[What to produce]
Set out the records below again exactly; skip the images.

(Information provided)

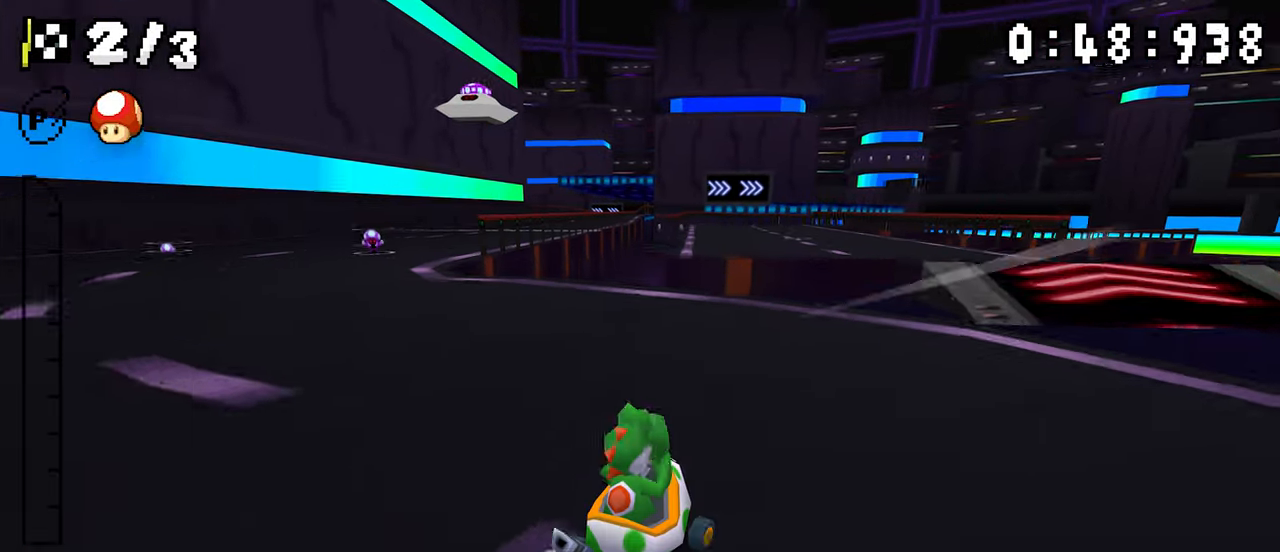
Gameplay with a controller (Nintendo layout); each line is a JSON object with the inputs held at the frame after it (dt_ms = milliseconds from this image to that frame). "events" lists button and stick changes between this image and that frame as [ms after this image, input, new state], when the widget could be followed in between. Not read: DPAD_DOWN L3 R3.
{"dt_ms": 500, "buttons": ["A", "R1", "DPAD_LEFT"], "events": [[100, "DPAD_LEFT", "up"], [200, "R1", "up"], [250, "R1", "down"], [383, "DPAD_LEFT", "down"]]}
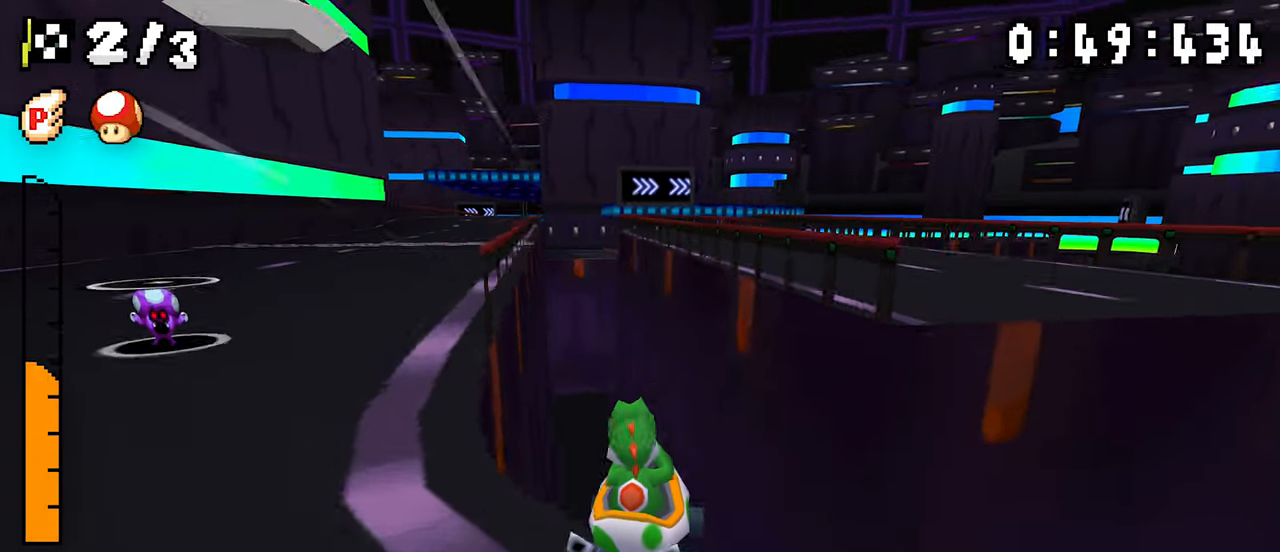
{"dt_ms": 500, "buttons": ["A", "R1", "DPAD_RIGHT"]}
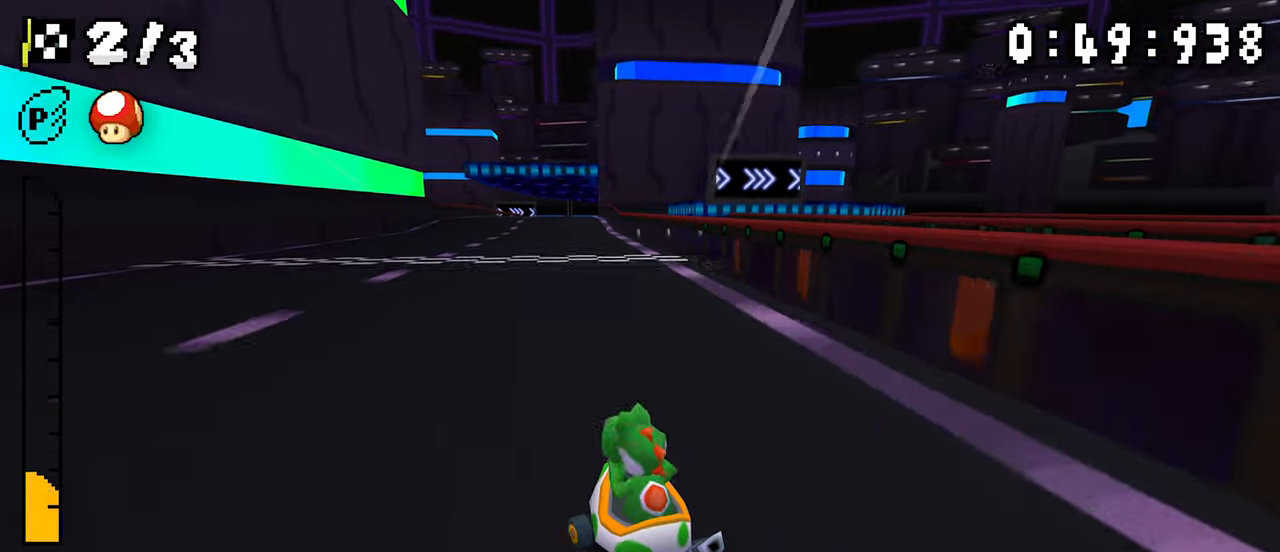
{"dt_ms": 500, "buttons": ["A", "R1"], "events": [[150, "DPAD_RIGHT", "up"], [166, "DPAD_LEFT", "down"], [216, "DPAD_LEFT", "up"], [233, "DPAD_RIGHT", "down"], [500, "DPAD_RIGHT", "up"]]}
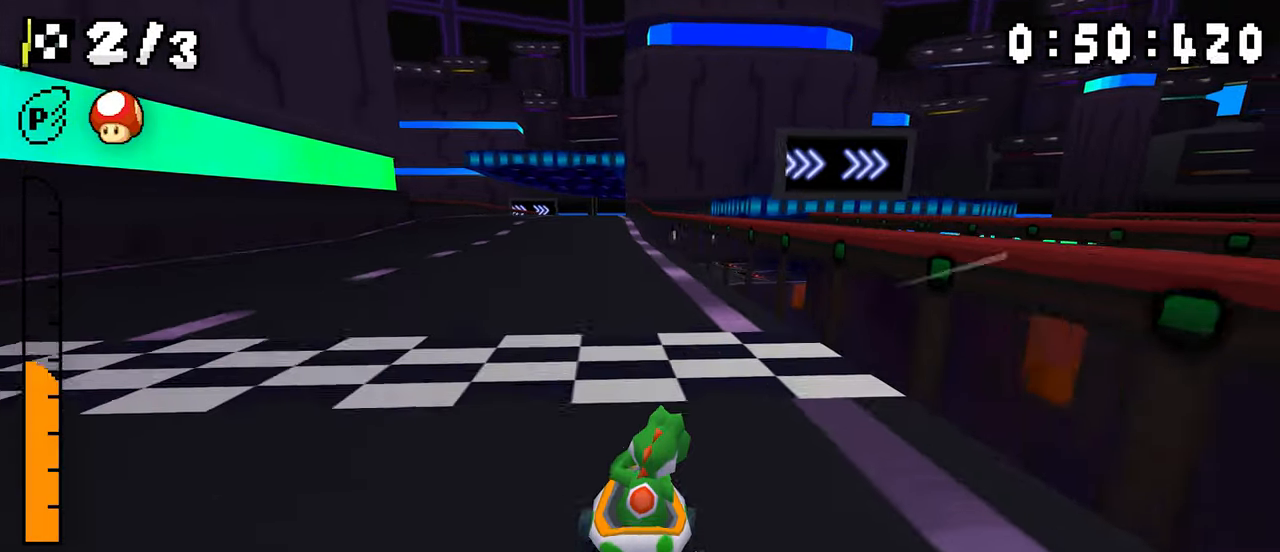
{"dt_ms": 500, "buttons": ["A", "R1", "DPAD_LEFT"], "events": [[16, "DPAD_LEFT", "down"], [200, "DPAD_LEFT", "up"], [200, "DPAD_RIGHT", "down"], [366, "DPAD_RIGHT", "up"], [383, "DPAD_LEFT", "down"]]}
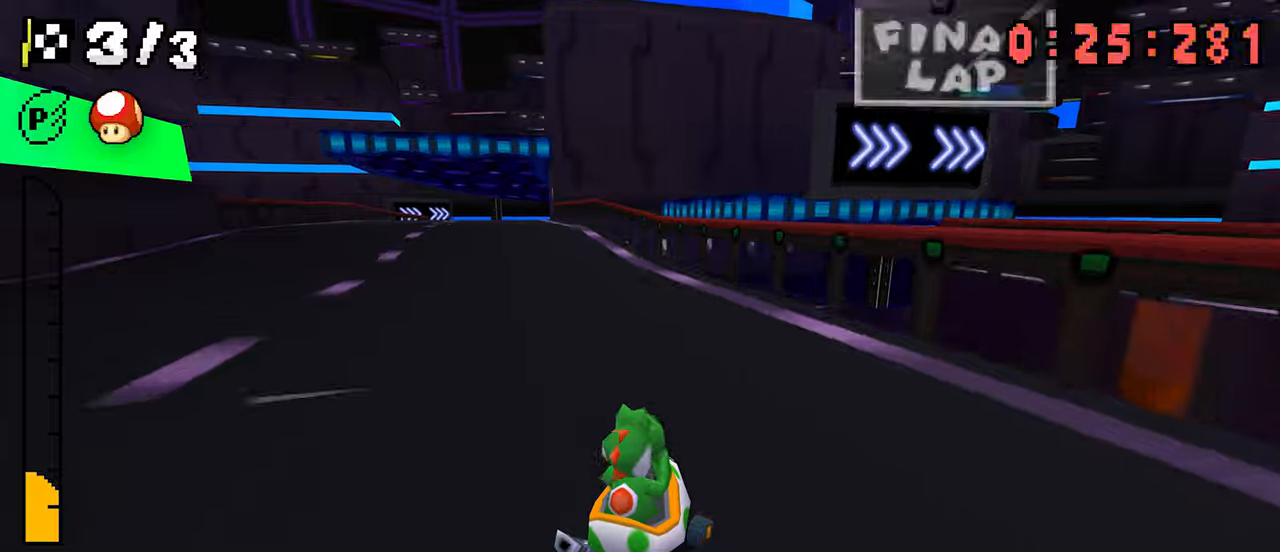
{"dt_ms": 500, "buttons": ["A", "R1", "DPAD_RIGHT"], "events": [[50, "DPAD_LEFT", "up"], [333, "DPAD_LEFT", "down"], [400, "DPAD_LEFT", "up"], [416, "DPAD_RIGHT", "down"]]}
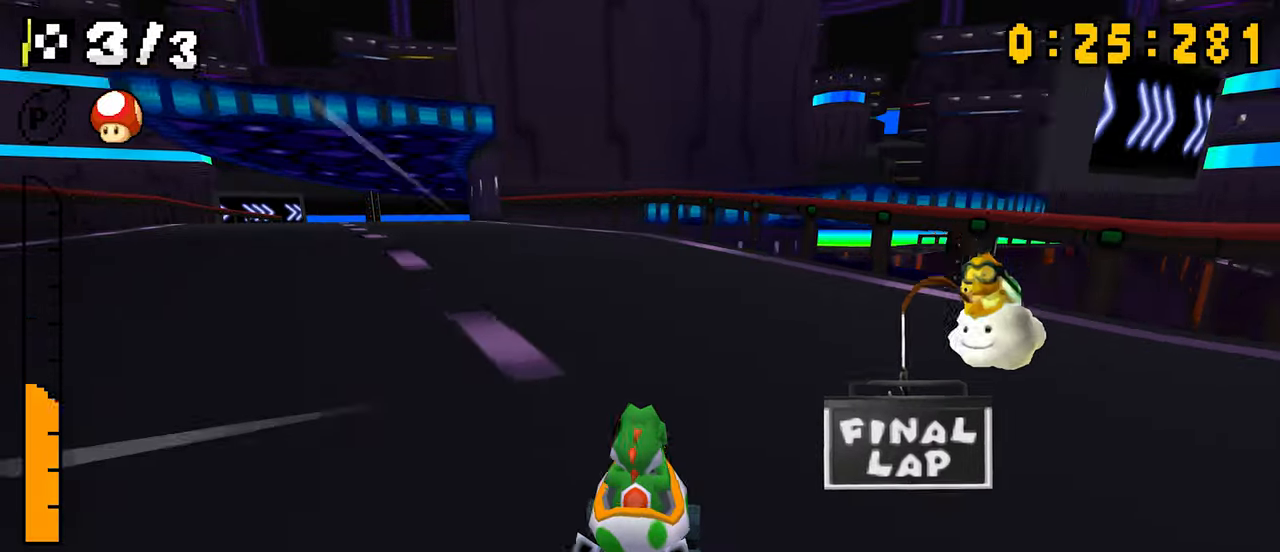
{"dt_ms": 1000, "buttons": ["A", "R1", "DPAD_LEFT"]}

(End Information provided)

[Problem solution]
Gameplay with a controller (Nintendo layout); each line is a JSON object with the inputs held at the frame after it (dt_ms = milliseconds from this image to that frame). "events" lists button and stick changes between this image and that frame as [ms after this image, input, new state], when the widget could be followed in between. Not read: DPAD_DOWN L3 R3.
{"dt_ms": 500, "buttons": ["A", "R1", "DPAD_LEFT"], "events": [[100, "DPAD_LEFT", "up"], [200, "R1", "up"], [250, "R1", "down"], [383, "DPAD_LEFT", "down"]]}
{"dt_ms": 500, "buttons": ["A", "R1", "DPAD_RIGHT"]}
{"dt_ms": 500, "buttons": ["A", "R1"], "events": [[150, "DPAD_RIGHT", "up"], [166, "DPAD_LEFT", "down"], [216, "DPAD_LEFT", "up"], [233, "DPAD_RIGHT", "down"], [500, "DPAD_RIGHT", "up"]]}
{"dt_ms": 500, "buttons": ["A", "R1", "DPAD_LEFT"], "events": [[16, "DPAD_LEFT", "down"], [200, "DPAD_LEFT", "up"], [200, "DPAD_RIGHT", "down"], [366, "DPAD_RIGHT", "up"], [383, "DPAD_LEFT", "down"]]}
{"dt_ms": 500, "buttons": ["A", "R1", "DPAD_RIGHT"], "events": [[50, "DPAD_LEFT", "up"], [333, "DPAD_LEFT", "down"], [400, "DPAD_LEFT", "up"], [416, "DPAD_RIGHT", "down"]]}
{"dt_ms": 1000, "buttons": ["A", "R1", "DPAD_LEFT"]}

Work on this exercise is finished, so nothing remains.